South Africa on Thursday announced the first expropriation of a commercial farm, in line with a pledge to harden its stance toward white farmers demanding more compensation than the state deems fair.
After two-and-a-half years of negotiations failed to produce a settlement, the Commission on Restitution of Land Rights said an expropriation notice would be served on Hannes Visser, owner of a farm in North West province.
"Indeed having gone through the long tedious process, the submission to the minister was made with a clear intention to expropriate the farm," regional land claims commissioner Blessing Mphela said in a statement.
Mphela said the Land Affairs and Agriculture Minister Thoko Didiza approved the expropriation about a week ago.

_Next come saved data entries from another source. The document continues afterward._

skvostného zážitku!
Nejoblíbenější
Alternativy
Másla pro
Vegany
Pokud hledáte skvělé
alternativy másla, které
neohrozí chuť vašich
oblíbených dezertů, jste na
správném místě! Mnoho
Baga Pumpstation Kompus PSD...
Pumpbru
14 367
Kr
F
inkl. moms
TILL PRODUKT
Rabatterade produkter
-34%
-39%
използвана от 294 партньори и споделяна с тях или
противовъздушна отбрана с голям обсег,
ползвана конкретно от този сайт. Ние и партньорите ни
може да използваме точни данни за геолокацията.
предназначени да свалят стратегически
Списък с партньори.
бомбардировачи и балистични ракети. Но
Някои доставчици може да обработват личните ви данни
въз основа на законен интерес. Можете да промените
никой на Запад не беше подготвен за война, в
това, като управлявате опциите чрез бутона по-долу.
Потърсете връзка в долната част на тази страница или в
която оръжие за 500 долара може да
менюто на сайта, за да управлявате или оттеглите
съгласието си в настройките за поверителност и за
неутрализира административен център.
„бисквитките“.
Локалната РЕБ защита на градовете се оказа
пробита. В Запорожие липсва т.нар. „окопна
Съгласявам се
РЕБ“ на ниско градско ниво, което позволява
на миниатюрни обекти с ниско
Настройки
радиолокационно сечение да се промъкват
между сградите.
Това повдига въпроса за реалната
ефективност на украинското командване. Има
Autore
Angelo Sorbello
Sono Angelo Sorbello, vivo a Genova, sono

The government offered to buy the 500-hectare (1,250-acre) cattle and crop farm for 1.75 million rand (275,000 dollars / 226,000 euros) but Visser rejected the offer, saying his farm was worth three million rand. Visser told the SAPA news agency he had not officially received the expropriation notice but that he intended to fight it in court. "Should the courts turn out to be my final recourse, I will go that route," said Visser, whose father bought the land in 1968.

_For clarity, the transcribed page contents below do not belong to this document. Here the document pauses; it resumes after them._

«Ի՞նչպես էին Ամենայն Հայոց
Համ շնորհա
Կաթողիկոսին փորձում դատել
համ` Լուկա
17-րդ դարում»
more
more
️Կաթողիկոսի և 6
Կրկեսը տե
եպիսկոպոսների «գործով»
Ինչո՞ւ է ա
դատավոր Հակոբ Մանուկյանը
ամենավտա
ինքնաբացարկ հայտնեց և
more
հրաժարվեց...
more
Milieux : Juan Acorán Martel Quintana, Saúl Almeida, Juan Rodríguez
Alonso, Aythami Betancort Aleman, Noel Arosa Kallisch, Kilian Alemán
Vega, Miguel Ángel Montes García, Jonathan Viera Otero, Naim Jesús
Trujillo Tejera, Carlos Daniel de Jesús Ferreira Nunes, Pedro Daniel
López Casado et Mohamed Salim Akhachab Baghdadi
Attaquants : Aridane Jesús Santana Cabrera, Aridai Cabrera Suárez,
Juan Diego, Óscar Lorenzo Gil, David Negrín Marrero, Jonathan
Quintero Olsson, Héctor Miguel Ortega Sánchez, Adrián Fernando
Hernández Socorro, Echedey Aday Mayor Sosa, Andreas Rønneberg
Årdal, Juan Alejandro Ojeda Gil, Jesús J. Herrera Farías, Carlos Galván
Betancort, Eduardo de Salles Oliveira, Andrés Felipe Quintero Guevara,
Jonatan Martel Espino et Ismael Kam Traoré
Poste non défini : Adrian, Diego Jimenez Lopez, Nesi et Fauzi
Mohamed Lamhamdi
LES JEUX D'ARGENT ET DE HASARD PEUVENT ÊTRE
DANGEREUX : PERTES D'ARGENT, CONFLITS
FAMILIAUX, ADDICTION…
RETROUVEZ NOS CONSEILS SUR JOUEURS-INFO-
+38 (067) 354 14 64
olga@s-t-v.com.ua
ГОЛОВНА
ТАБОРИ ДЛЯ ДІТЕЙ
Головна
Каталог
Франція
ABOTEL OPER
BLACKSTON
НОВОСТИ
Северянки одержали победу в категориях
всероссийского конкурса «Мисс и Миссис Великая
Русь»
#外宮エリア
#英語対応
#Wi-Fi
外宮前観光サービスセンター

According to the land claims commission, which confirmed that this was the first commercial farm to be expropriated in South Africa, the property originally belonged to Abram Molamu.

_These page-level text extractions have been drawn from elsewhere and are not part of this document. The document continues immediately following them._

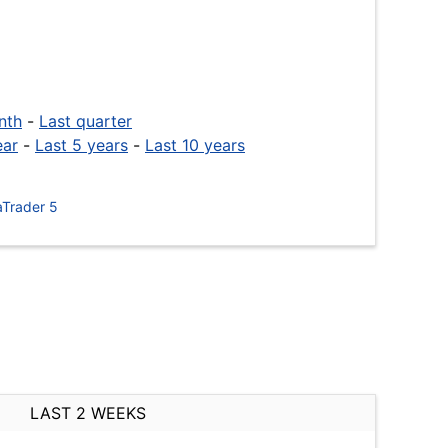
nth
-
Last quarter
ear
-
Last 5 years
-
Last 10 years
Trader 5
LAST 2 WEEKS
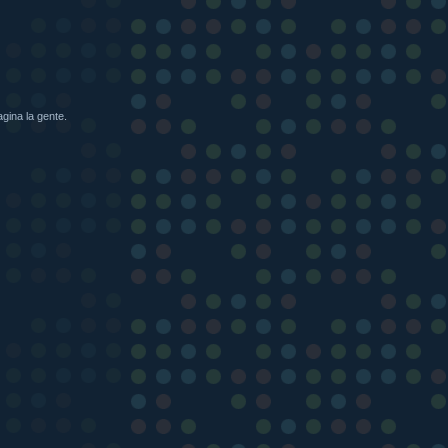
ina la gente.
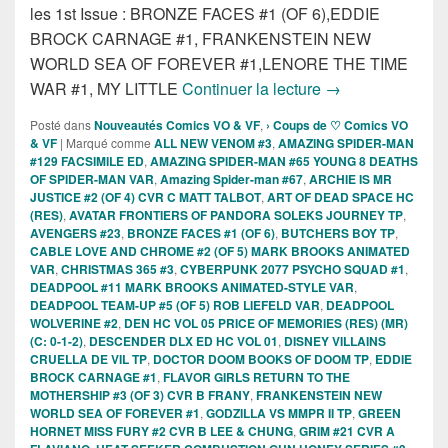
les 1st Issue : BRONZE FACES #1 (OF 6),EDDIE
BROCK CARNAGE #1, FRANKENSTEIN NEW
WORLD SEA OF FOREVER #1,LENORE THE TIME
Sorties des Comi
WAR #1, MY LITTLE
Continuer la lecture
→
Posté dans
Nouveautés Comics VO & VF
,
› Coups de ♡ Comics VO
& VF
|
Marqué comme
ALL NEW VENOM #3
,
AMAZING SPIDER-MAN
#129 FACSIMILE ED
,
AMAZING SPIDER-MAN #65 YOUNG 8 DEATHS
OF SPIDER-MAN VAR
,
Amazing Spider-man #67
,
ARCHIE IS MR
JUSTICE #2 (OF 4) CVR C MATT TALBOT
,
ART OF DEAD SPACE HC
(RES)
,
AVATAR FRONTIERS OF PANDORA SOLEKS JOURNEY TP
,
AVENGERS #23
,
BRONZE FACES #1 (OF 6)
,
BUTCHERS BOY TP
,
CABLE LOVE AND CHROME #2 (OF 5) MARK BROOKS ANIMATED
VAR
,
CHRISTMAS 365 #3
,
CYBERPUNK 2077 PSYCHO SQUAD #1
,
DEADPOOL #11 MARK BROOKS ANIMATED-STYLE VAR
,
DEADPOOL TEAM-UP #5 (OF 5) ROB LIEFELD VAR
,
DEADPOOL
WOLVERINE #2
,
DEN HC VOL 05 PRICE OF MEMORIES (RES) (MR)
(C: 0-1-2)
,
DESCENDER DLX ED HC VOL 01
,
DISNEY VILLAINS
CRUELLA DE VIL TP
,
DOCTOR DOOM BOOKS OF DOOM TP
,
EDDIE
BROCK CARNAGE #1
,
FLAVOR GIRLS RETURN TO THE
MOTHERSHIP #3 (OF 3) CVR B FRANY
,
FRANKENSTEIN NEW
WORLD SEA OF FOREVER #1
,
GODZILLA VS MMPR II TP
,
GREEN
HORNET MISS FURY #2 CVR B LEE & CHUNG
,
GRIM #21 CVR A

"The original owners of the property were dispossessed through forced sale transactions" by the apartheid government, Mphela said. Mphela alluded to a recent national lands conference, which ended with a call for a "new mechanism" to meet the government's goal of handing over nearly a third of white-owned land to new black farmers by 2014.
Land Affairs Minister Didiza had then said the 1,000 delegates at the gathering had rejected the current "willing seller, willing buyer" principle that has underpinned land reform since the end of apartheid in 1994.
Mphela said that conference had come out with a "renewed mandate from all the organs of civil society, private sector and indeed the government circles to fast-track the land reform programme."
Tozi Gwanya, the chief land claims commissioner, told AFP in an interview earlier that the willing buyer, willing seller policy was not working and that white farm owners were demanding exorbitant prices sometimes.